Also, if he ever asked Santa for something again, he’d make damned sure to ask for something more specific than just ‘Clarity about Higgins’.

This was not at all the kind of clarity he’d wanted.

**Notes for the Chapter:**

> This 'scenario' was just something I've been wanting to write for a long time. Haven't really been able to work it into any other story, but here feels like it fits nicely as a little 'wake-up' call for Magnum...


	4. Gifts and The Rules of Mistletoe

**Notes for the Chapter:**

> I feel like I’m trying to set a record of writing fics in which Juliet breaks up with Ethan… 
> 
> And happy birthday to Perdita Weeks today! Can’t be easy having a birthday on December 25th.

## -FOUR - 

Five years ago it had been Rick that pointed out he was into Hannah. Last year Juliet that made him realize that he kind of liked Abby. Even back before that, when he was a teenager and young adult he’d never really come to the conclusion that he actually had feelings for someone on his own. Was attracted to, yes, but actually had feelings for? Not really.

Most of the time realizing it came like a big surprise to him.

Juliet... she wasn’t all that shocking though. It had been there, just at the edge of his consciousness for so long. So in a way it was perfectly natural, normal.

But that dream...that had really messed with him.

He’d tried to tell himself it wasn’t important.
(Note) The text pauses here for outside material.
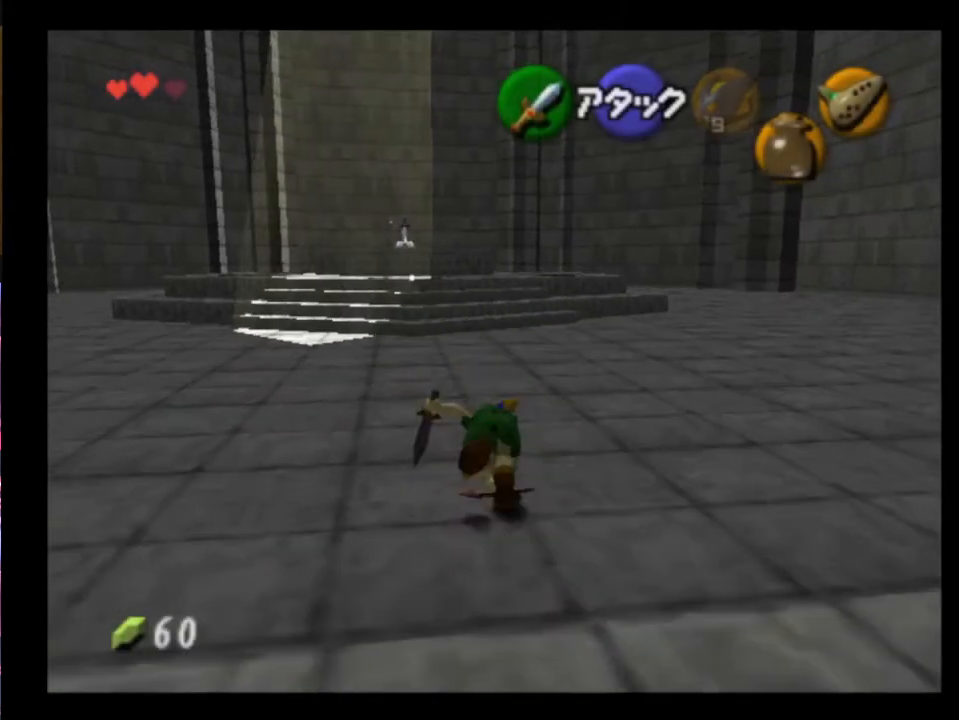
{"buttons": ["A"], "left_stick": "up", "events": [[467, "A", "down"]]}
That it hadn’t actually made him understand. But it had.

Now he had no idea how to un-know it.

Yet… he wasn’t sure his feelings mattered.

Juliet was with Ethan.

Sort of.

He wasn’t sure how serious that was. Did he let it play out? Hope it ended and then maybe…

How would one attempt to date Juliet Higgins?

Well, if he’d been a doctor she liked he’d just have asked her to a stupidly expensive restaurant. But he doubted he’d get anything but a weird look if he tried to ask her to dinner… unless it was for a case. And that would defeat the purpose.

So what he really should be focusing should be just trying to get her to see him in a way that would mean asking her out wouldn’t be met with a snarky remark and confused stare. How he might possibly manage to do that, he had no idea.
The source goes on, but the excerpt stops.